5 Further discussion

The problem that who will act as a manager to launch bidding when more than one robot finds the same intruder robot at almost the same time should be solved. In our system, we decide who will be the manager using timestamps. Once a robot r i finds an intruder, it will broadcast what he found including the location of the intruder and what time it found the intruder. The robot r j who received the broadcast information will make a comparison. If robot r j found the intruder later than robot r i , it will do nothing, else, it will notice robot r i through broadcasting.

6 Conclusion and future works

Task allocation is a foundation technology of multi-robot systems, especially of cooperative ones.

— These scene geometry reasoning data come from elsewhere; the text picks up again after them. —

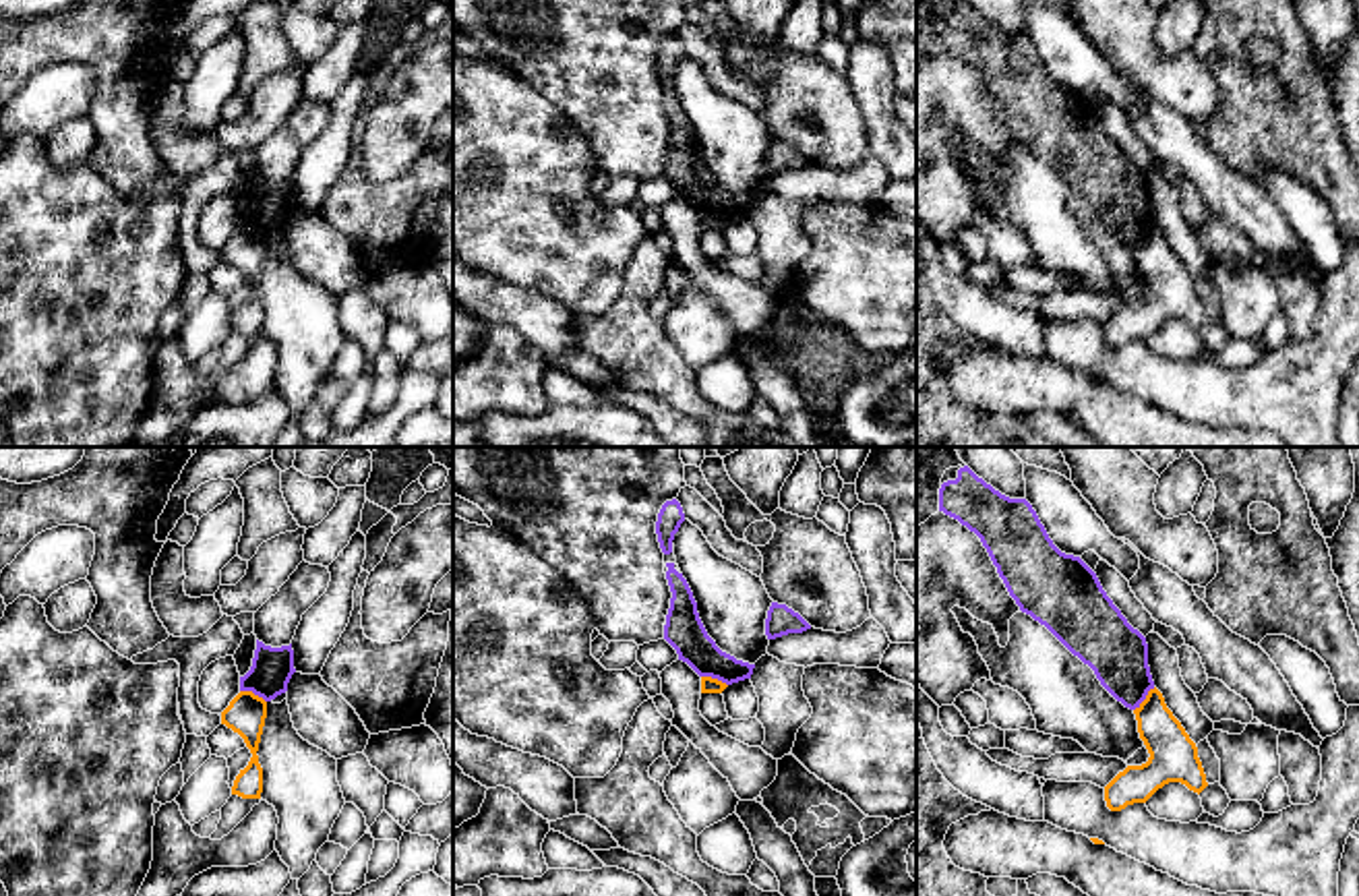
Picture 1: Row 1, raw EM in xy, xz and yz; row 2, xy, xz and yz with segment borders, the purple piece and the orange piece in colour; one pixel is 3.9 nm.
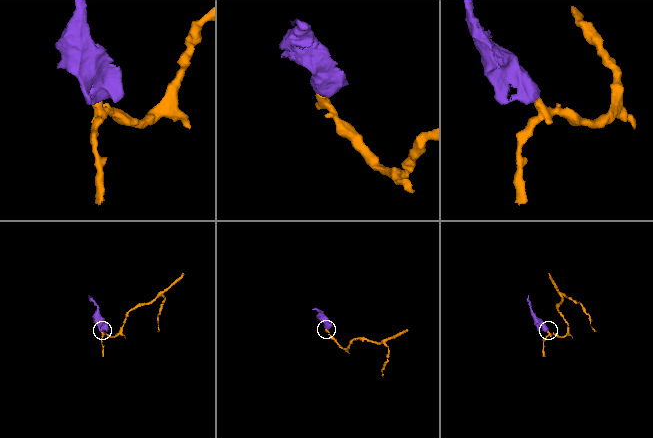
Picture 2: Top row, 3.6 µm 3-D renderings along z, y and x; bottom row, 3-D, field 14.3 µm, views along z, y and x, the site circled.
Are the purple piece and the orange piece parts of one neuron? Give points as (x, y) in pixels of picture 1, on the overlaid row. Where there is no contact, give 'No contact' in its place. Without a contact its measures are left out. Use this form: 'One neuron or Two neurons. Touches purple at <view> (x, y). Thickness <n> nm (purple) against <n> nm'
Two neurons. Touches purple at yz (1144, 698). Thickness 240 nm (purple) against 180 nm

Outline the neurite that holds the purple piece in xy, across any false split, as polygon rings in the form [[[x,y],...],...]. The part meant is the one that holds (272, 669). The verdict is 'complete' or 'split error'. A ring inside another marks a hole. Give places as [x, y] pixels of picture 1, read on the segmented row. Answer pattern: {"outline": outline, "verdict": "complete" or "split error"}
{"outline": [[[256,639],[250,670],[240,677],[240,691],[252,691],[265,701],[288,691],[294,668],[294,650],[290,646],[271,648]]], "verdict": "complete"}

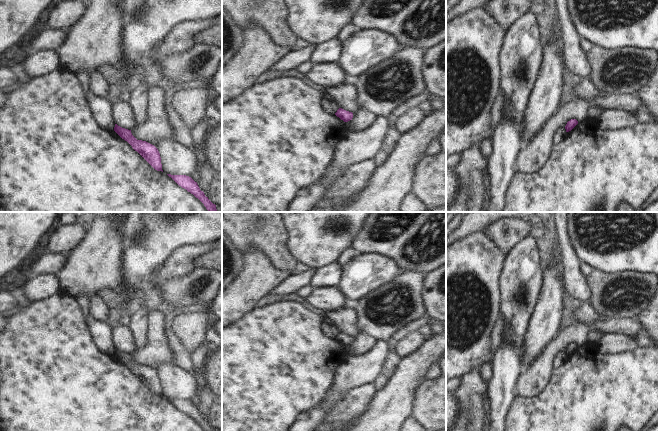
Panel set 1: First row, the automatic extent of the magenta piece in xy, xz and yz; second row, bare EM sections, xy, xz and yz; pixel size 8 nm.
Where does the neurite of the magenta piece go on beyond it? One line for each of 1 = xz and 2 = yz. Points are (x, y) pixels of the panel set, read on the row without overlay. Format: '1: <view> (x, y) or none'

In this paper, we let robot bidders provided more than one bid price; these values reflect the different abilities of robots. It is difficult to construct a decision function to evaluate these bid prices, so we propose a method of using a BP neural network to fuse these prices and decide which robot is the successful bidder. In our experiment, the intruder can be rounded up quickly using this method.